Les albinos au Malawi, y compris les très jeunes enfants, sont victimes d’une « vague sans précédent d’attaques brutales », alimentées par des pratiques rituelles et la passivité des autorités, a dénoncé mardi Amnesty International. « Au moins dix-huit personnes ont été tuées et cinq kidnappées, dont un enfant de 2 ans qui reste toujours introuvable » depuis novembre 2014, a précisé l’organisation de défense des droits de l’homme. 
Le nombre d’assassinats et d’enlèvements d’albinos est « en forte augmentation », selon l’ONG. « Avril 2016 a été le mois le plus sanglant avec quatre assassinats d’albinos », détaille Amnesty dans le rapport publié mardi et intitulé « Nous ne sommes pas des animaux à chasser ou à vendre : violences et discriminations contre les albinos au Malawi ».
Les os des albinos « seraient vendus à des guérisseurs traditionnels au Malawi et au Mozambique pour concocter des potions magiques censées apporter la richesse ou la chance. Ce commerce macabre est aussi alimenté par la croyance que les os des albinos contiennent de l’or », a expliqué Amnesty International.
« Même les morts ne sont pas laissés en paix. La police du Malawi a enregistré au moins trente-neuf affaires d’exhumation illégale de corps d’albinos ou de personnes arrêtées en possession d’os ou de membres d’albinos. »

Système discriminant

Les albinos sont aussi victimes de discrimination à l’école et dans le système de santé. « Beaucoup meurent de cancer de la peau faute de moyens de prévention comme la crème solaire et d’informations sur leur condition », selon Amnesty.
L’ONG accuse les autorités de laisser les albinos « à la merci de gangs criminels ». La police manque de ressources pour répondre à temps aux attaques et maintenir une présence visible dans les zones les plus à risque, ajoute l’organisation. 

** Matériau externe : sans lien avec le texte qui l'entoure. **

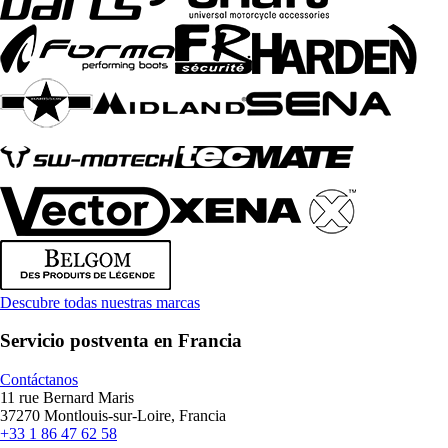
Descubre todas nuestras marcas
Servicio postventa en Francia
Contáctanos
11 rue Bernard Maris
37270 Montlouis-sur-Loire, Francia
+33 1 86 47 62 58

Dans ce contexte, la population d’albinos au Malawi, évaluée entre 7 000 et 10 000 personnes, « vit dans une peur constante », selon Amnesty qui appelle le gouvernement à « prendre des mesures spécifiques pour la protéger ».
Début juin, la justice du Malawi a interdit à tous les sorciers et guérisseurs traditionnels d’exercer afin de protéger les albinos.